The eternal is represented by Ofelia’s fairy stories: the ones she reads, and the one she lives. She is given plenty of reason to doubt, including the Faun’s inherent shiftiness. Her mother tells her, frequently, that she’s too old to believe in such things. But in truth, Carmen has also bought into another fantasy: the empty promises of the world, as embodied by Vidal.

Vidal is the allure and danger of fascism in human form: strong, charming, and composed, but also capable of shooting a child without hesitation. In him, Carmen sees the worldly version of a fairytale prince. Vidal is a promise of security, the strongman who can impose order on chaos through his own iron will. All he asks in return is complete, unquestioning obedience.

And he receives it. We see the wealthy and influential of the town come to eat at his table, including a priest who loads up his plate while preaching austerity for the masses. He only appears briefly, but gestures at the long collaboration between the Catholic Church and Franco’s dictatorship. It wasn’t the first time—or, sadly, the last—that the church aligned itself with oppressive forces. “God has already saved their souls,” the priest says of the resistance fighters, between mouthfuls. “What happens to their bodies hardly matters to Him.” Even those who profess a belief in eternal life can be seduced by the immediate comforts of the world.

(The church is also evoked, metaphorically, in the film’s scariest non-human monster: the Pale Man, a voracious, child-eating fiend whom Ofelia faces during one of her trials).

By contrast, it’s the supposedly godless resistance fighters who are committed to a higher ideal. Despite the overwhelming odds, they cling to survival in the woods, inconveniencing Vidal whenever they can. The captain’s housekeeper, Mercedes (Maribel Verdú), courageously risks her life to aid them. Resistance is not the safe or logical choice, and everyone who makes it suffers for it.
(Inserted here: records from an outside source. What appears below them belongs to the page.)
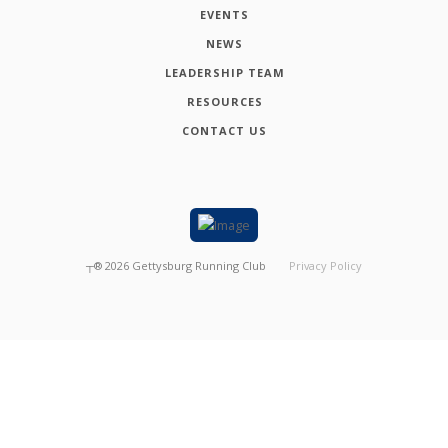
EVENTS
NEWS
LEADERSHIP TEAM
RESOURCES
CONTACT US
┬®
2026
Gettysburg Running Club
Privacy Policy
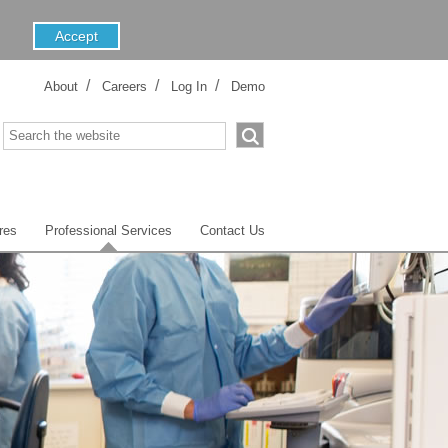
About
Careers
Log In
Demo
res
Professional Services
Contact Us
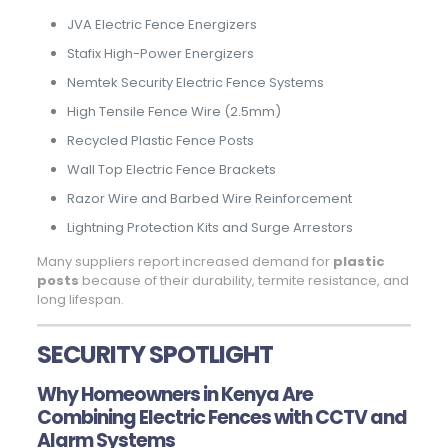
JVA Electric Fence Energizers
Stafix High-Power Energizers
Nemtek Security Electric Fence Systems
High Tensile Fence Wire (2.5mm)
Recycled Plastic Fence Posts
Wall Top Electric Fence Brackets
Razor Wire and Barbed Wire Reinforcement
Lightning Protection Kits and Surge Arrestors
Many suppliers report increased demand for
plastic
posts
because of their durability, termite resistance, and
long lifespan.
SECURITY SPOTLIGHT
Why Homeowners in Kenya Are
Combining Electric Fences with CCTV and
Alarm Systems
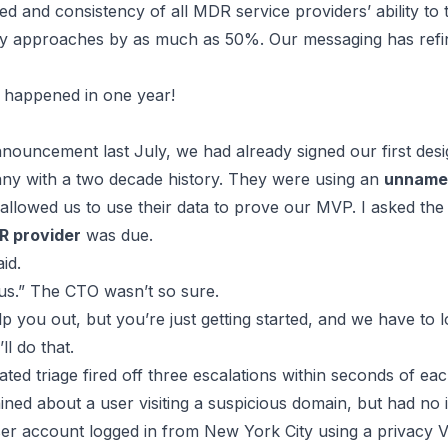
d and consistency of all MDR service providers’ ability to t
acy approaches by as much as 50%. Our messaging has refine
 happened in one year!
nouncement last July, we had already signed our first
desi
ny with a two decade history. They were using an
unnamed
 allowed us to use their data to prove our MVP. I asked th
R provider
was due.
id.
h us.” The CTO wasn’t so sure.
p you out, but you’re just getting started, and we have to l
l do that.
ed triage fired off three escalations within seconds of eac
ned about a user visiting a suspicious domain, but had no 
user account logged in from New York City using a privacy V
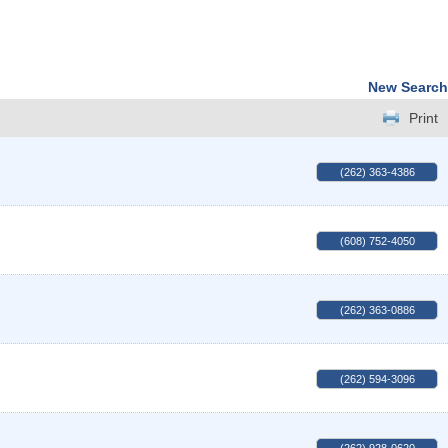
New Search
Print
(262) 363-4386
(608) 752-4050
(262) 363-0886
(262) 594-3096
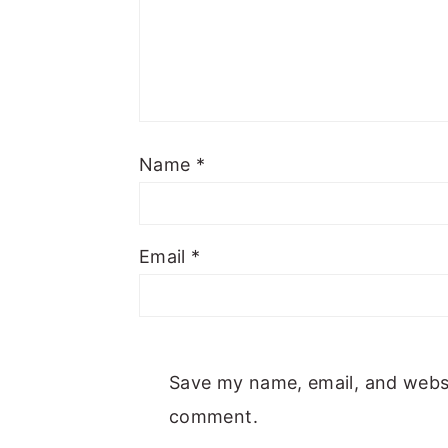
Name
*
Email
*
Save my name, email, and websit
comment.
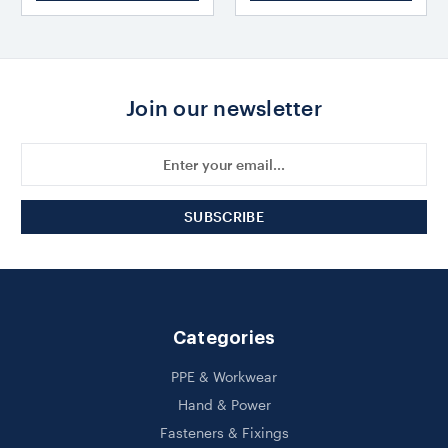
Join our newsletter
Email
Address
Categories
PPE & Workwear
Hand & Power
Fasteners & Fixings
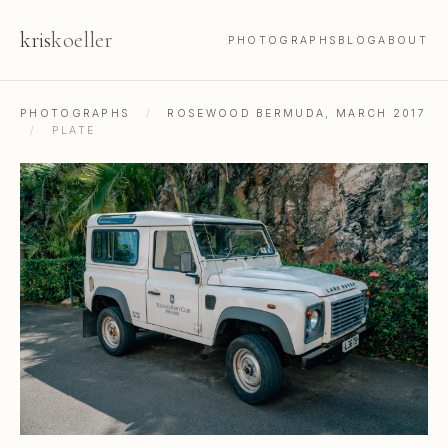
kris
koeller
PHOTOGRAPHS
BLOG
ABOUT
PHOTOGRAPHS
/
ROSEWOOD BERMUDA, MARCH 2017
/
PLATE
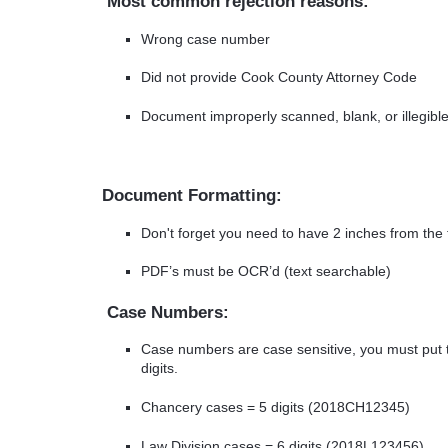
Most common rejection reasons:
Wrong case number
Did not provide Cook County Attorney Code
Document improperly scanned, blank, or illegibl
Document Formatting:
Don't forget you need to have 2 inches from the t
PDF’s must be OCR’d (text searchable)
Case Numbers:
Case numbers are case sensitive, you must put t
digits.
Chancery cases = 5 digits (2018CH12345)
Law Division cases = 6 digits (2018L123456)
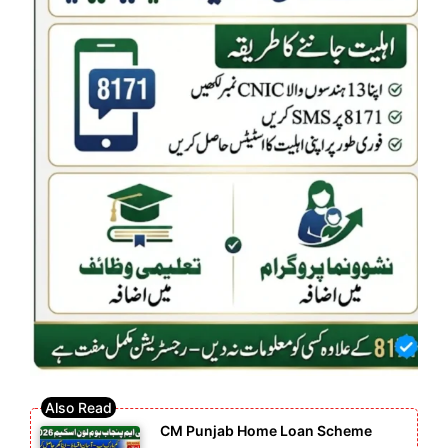
CM Punjab Home Loan Scheme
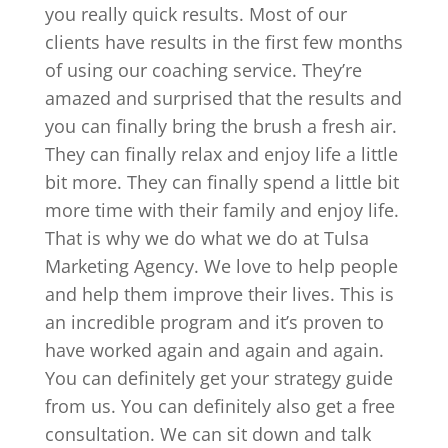
you really quick results. Most of our
clients have results in the first few months
of using our coaching service. They’re
amazed and surprised that the results and
you can finally bring the brush a fresh air.
They can finally relax and enjoy life a little
bit more. They can finally spend a little bit
more time with their family and enjoy life.
That is why we do what we do at Tulsa
Marketing Agency. We love to help people
and help them improve their lives. This is
an incredible program and it’s proven to
have worked again and again and again.
You can definitely get your strategy guide
from us. You can definitely also get a free
consultation. We can sit down and talk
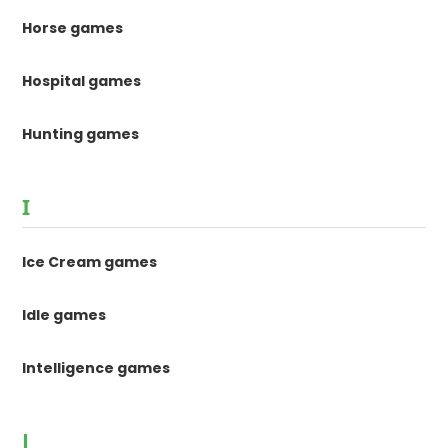
Horse games
Hospital games
Hunting games
I
Ice Cream games
Idle games
Intelligence games
J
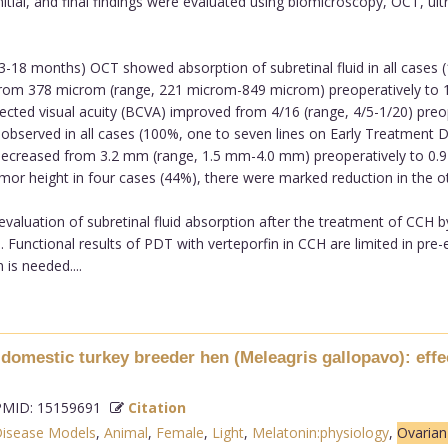
initial, and final findings were evaluated using biomicroscopy, OCT, u
3-18 months) OCT showed absorption of subretinal fluid in all cases
 from 378 microm (range, 221 microm-849 microm) preoperatively to
rected visual acuity (BCVA) improved from 4/16 (range, 4/5-1/20) preop
observed in all cases (100%, one to seven lines on Early Treatment D
t decreased from 3.2 mm (range, 1.5 mm-4.0 mm) preoperatively to 0
mor height in four cases (44%), there were marked reduction in the o
aluation of subretinal fluid absorption after the treatment of CCH b
e. Functional results of PDT with verteporfin in CCH are limited in pre-e
is needed....
omestic turkey breeder hen (Meleagris gallopavo): effe
MID: 15159691
Citation
isease Models
,
Animal
,
Female
,
Light
,
Melatonin:physiology
,
Ovaria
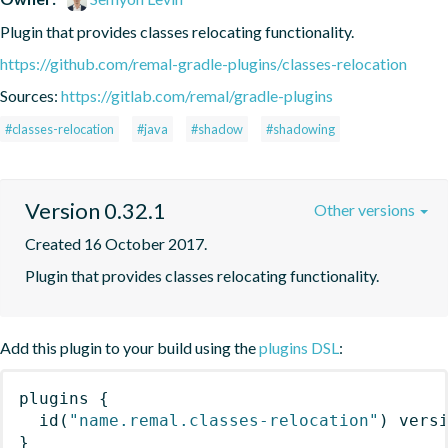
Plugin that provides classes relocating functionality.
https://github.com/remal-gradle-plugins/classes-relocation
Sources:
https://gitlab.com/remal/gradle-plugins
#classes-relocation
#java
#shadow
#shadowing
Version 0.32.1
Other versions
Created 16 October 2017.
Plugin that provides classes relocating functionality.
Add this plugin to your build using the
plugins DSL
:
plugins
{
id
(
"name.remal.classes-relocation"
)
 vers
}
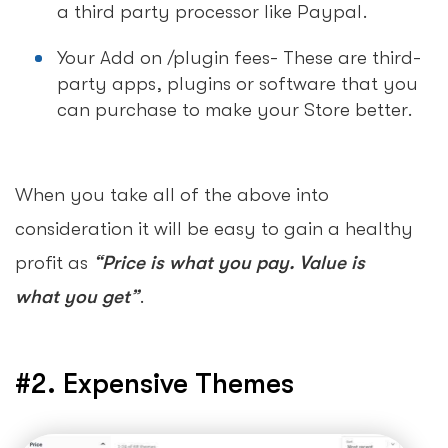
a third party processor like Paypal.
Your Add on /plugin fees- These are third-
party apps, plugins or software that you
can purchase to make your Store better.
When you take all of the above into
consideration it will be easy to gain a healthy
profit as
“Price is what you pay. Value is
what you get”
.
#2. Expensive Themes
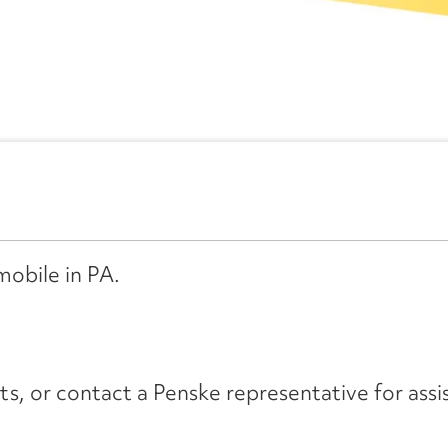
mobile in PA.
its, or contact a Penske representative for assi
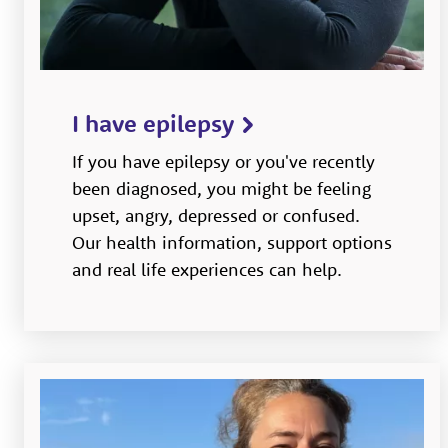
I have epilepsy
If you have epilepsy or you've recently
been diagnosed, you might be feeling
upset, angry, depressed or confused.
Our health information, support options
and real life experiences can help.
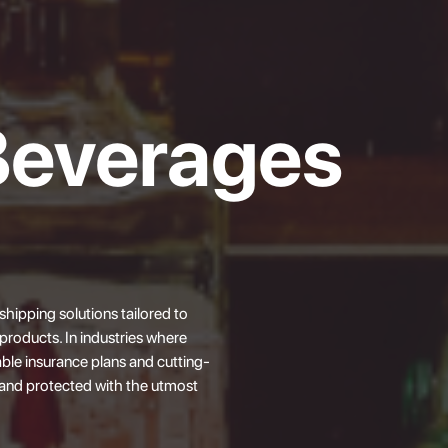
Beverages
 shipping solutions tailored to
roducts. In industries where
ble insurance plans and cutting-
and protected with the utmost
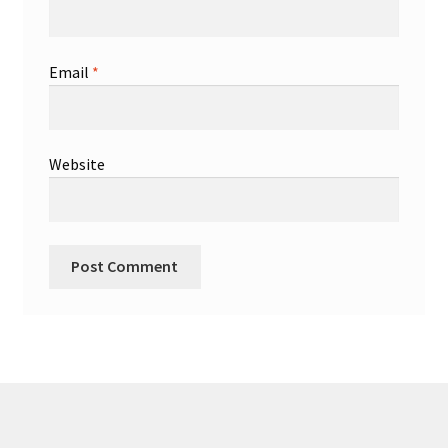
Email
*
Website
To Vidal, their belief in a better, fairer world seems as fanciful as Ofelia’s stories. But faith always looks foolish to those who have surrendered to the world.

In the end, Ofelia needs to make her own choice between the cruel practicality of the world and the hope for something more. When the moment comes, she hardly hesitates. We talk about the innocence of childhood as a sort of blissful ignorance; but in “Pan’s Labyrinth,” that innocence involves a clear-eyed certainty about right and wrong. You can imagine that the adults in the film once had that same sense of moral clarity, but most of them decided over time that it was a weakness and discarded it. Ofelia is chided, again and again, for believing in impossible things. But what she believes makes her brave, honest, and, in the end, incapable of sacrificing another for her own happiness. There are worse stories to believe.

“Pan’s Labyrinth” is available to rent on Amazon Prime and Apple TV+.